Dai Jinhua is one of contemporary China’s most influential theoreticians and cultural critics. A feminist Marxist, her literary, film and TV commentary has, over the last decade, addressed an expanding audience in China, Taiwan and Hong Kong.
Cinema and Desire presents Dai Jinhau’s best work to date. In it she examines the Orientalism that made Zhang Yimou the darling of international film festivals, establishes Huang Shuqin’s Human, Woman, Demon as the People’s Republic’s first genuinely feminist film, comments on TV representations of the Chinese diaspora in New York, speculates on the value of Mao Zedong as an icon of post-revolutionary consumerism, and analyses the rise of shopping plazas in 1990s’ urban China as a strange montage in which the political memories of Tiananmen Square and the logic of the global capitalist marketplace are intertwined.

Reviews

  • In these luminously powerful essays on Chinese cinema, women’s literature, and contemporary popular culture, Dai Jinhua achieves a new historiography.
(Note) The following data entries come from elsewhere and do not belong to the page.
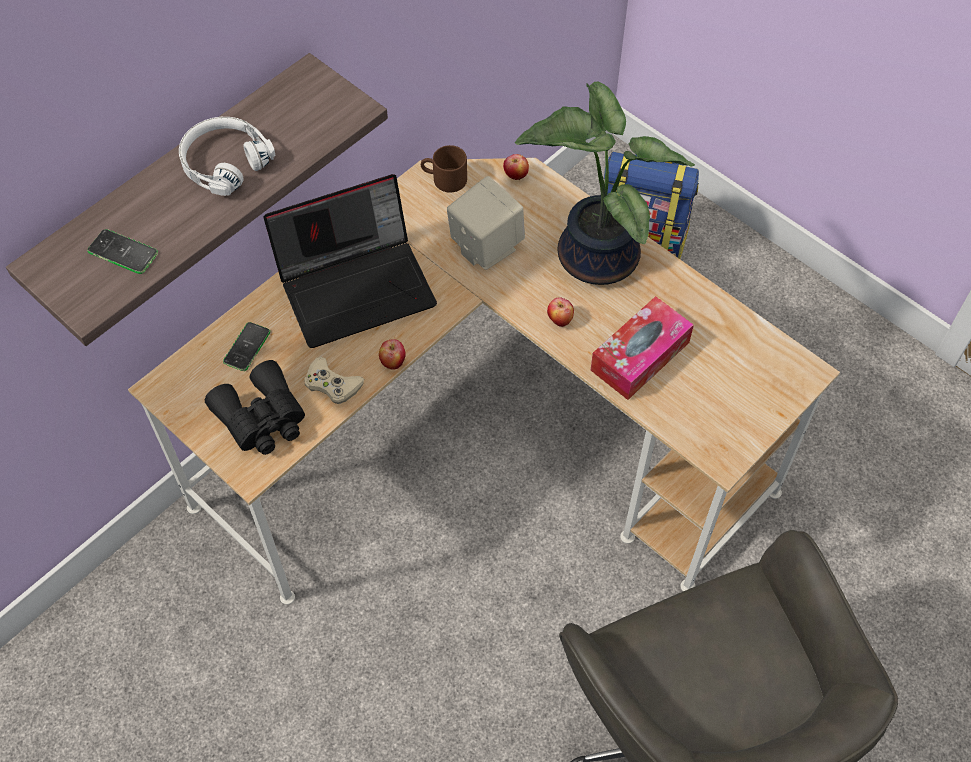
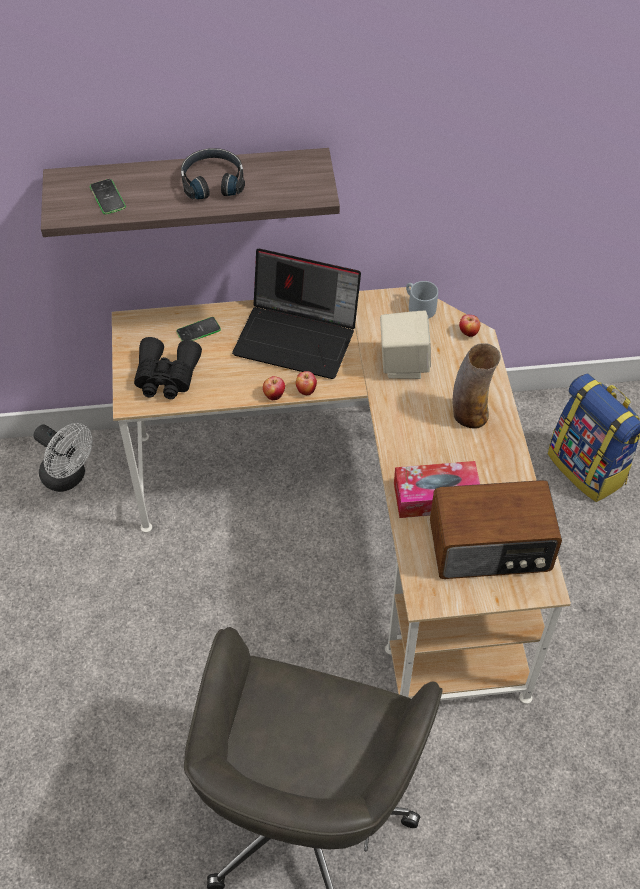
camera: 40 degrees right, 5 degrees down
white headphones [179,117,276,196] -> black headphones [181,148,245,199]
beige game controller [304,357,364,404] -> none
brown mug [421,145,467,193] -> grey mug [406,281,438,319]
potted plant [515,81,695,285] -> vase [453,343,501,429]
apple [547,297,574,327] -> apple moved to [296,371,317,395]
none -> white fan [33,423,93,492]
none -> radio [430,480,562,579]

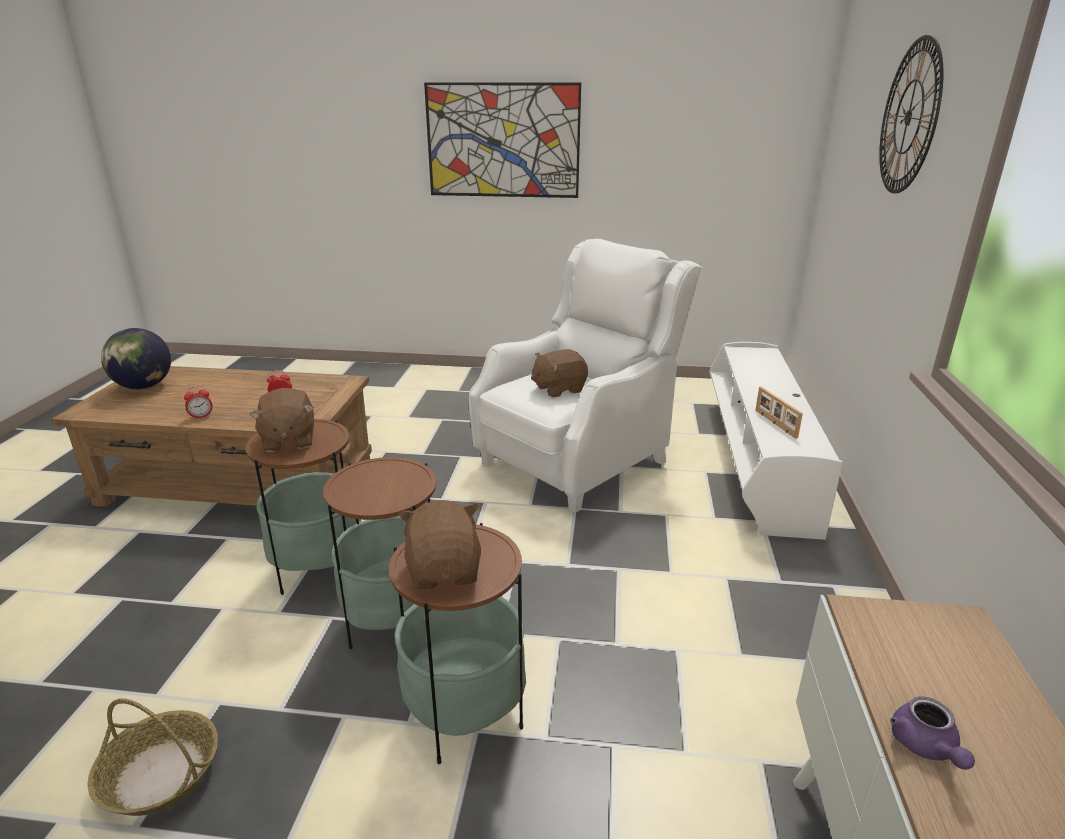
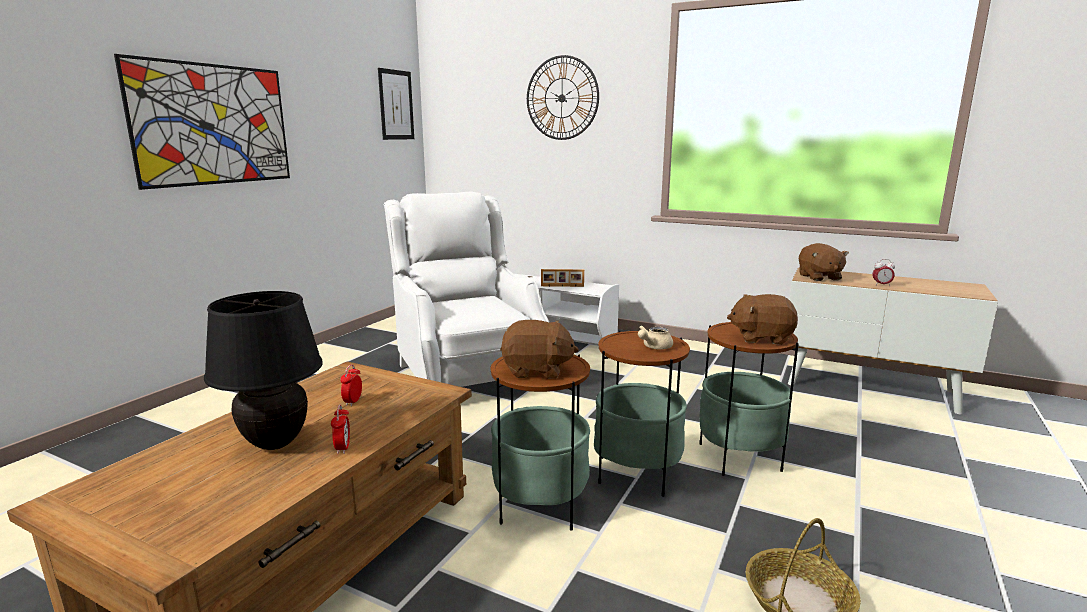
camera: 70 degrees left, 10 degrees down
globe [101,328,171,389] -> none
brown plush toy [531,349,588,397] -> brown plush toy moved to [799,243,849,281]
purple teapot [890,696,975,770] -> alarm clock [872,259,895,286]
none -> black table lamp [204,291,323,450]
none -> picture [378,68,414,140]
none -> beige teapot [638,326,673,350]

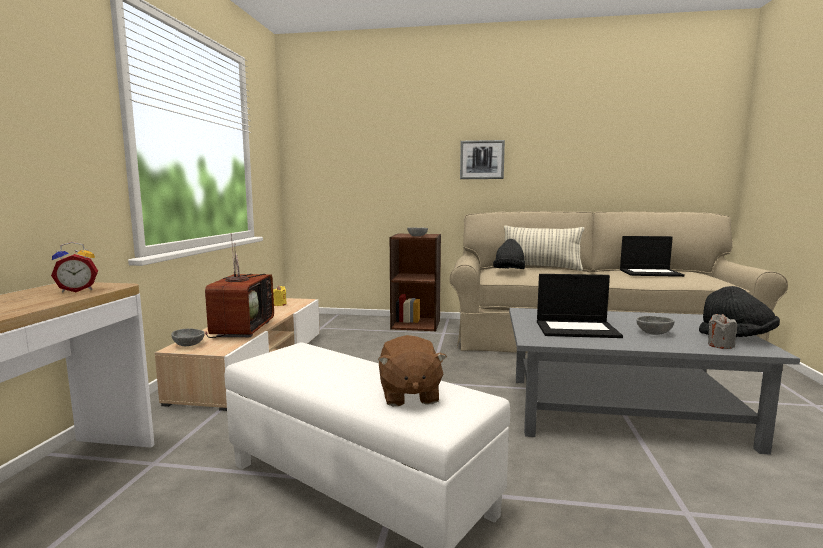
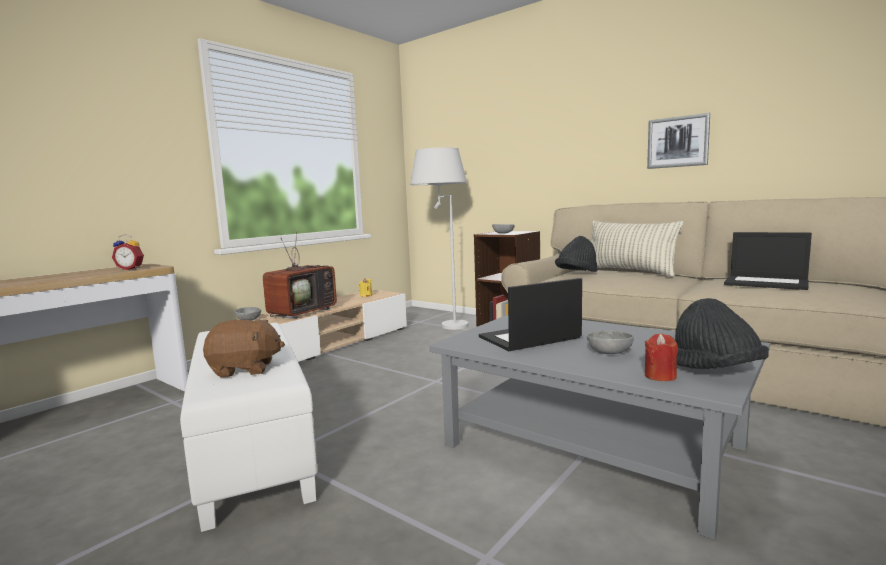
camera: 30 degrees right, 0 degrees up
brown plush toy [378,335,447,406] -> brown plush toy turned 120 degrees counterclockwise [203,320,285,378]
picture [460,140,505,179] -> picture moved to [647,113,710,169]
laptop [537,274,623,338] -> laptop turned 120 degrees clockwise [479,278,582,351]
grey candle [708,314,737,349] -> red candle [645,333,678,381]
none -> white floor lamp [410,147,468,330]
She shows us how to rethink the great themes of nationalism, colonialism, consumerist capitalism, and modernity itself. Moving, inspiring, and absorbing from beginning to end, Cinema and Desire is a landmark work by a major cultural critic

    Meaghan Morris, Lingen University, Hong Kong
  • The most lucid, complex and brilliant analysis of Fifth Generation film (indeed of the entire ‘generations’ phenomenon in the People’s Republic of China) that I have ever seen. Dai Jinhua manages at the same time to connect with international currents in psychoanalytic feminist film criticism and to forward a grounded,‘new Marxist’ Chinese school of thinking.